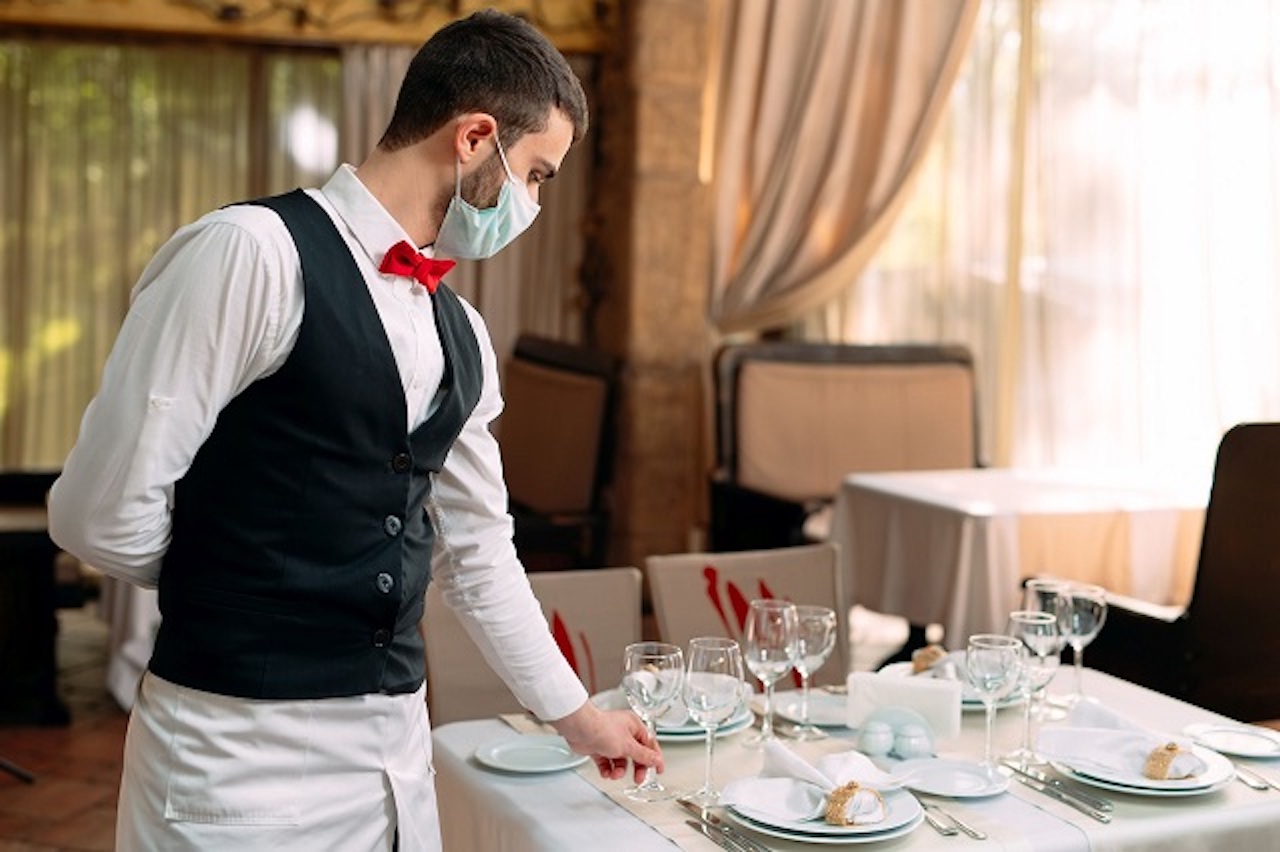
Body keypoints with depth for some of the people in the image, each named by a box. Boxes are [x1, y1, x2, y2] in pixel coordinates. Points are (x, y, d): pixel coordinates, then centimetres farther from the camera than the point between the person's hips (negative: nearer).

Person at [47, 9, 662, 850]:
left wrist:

#####

- **PROBLEM REQUIREMENTS**
Return the material from above in full, exactly as written, with the pictures omitted.

- **OUTPUT FOR THIS EXERCISE**
Body keypoints with depth for some of the people in the image, each named by a box. Boxes are [x1, y1, x2, y2] in pixel coordinates. Points are (x, y, d): pixel coordinates, then centimetres farther from the camera than the point between the person's hips (negative: nearer).

Person at [47, 9, 662, 850]:
left wrist:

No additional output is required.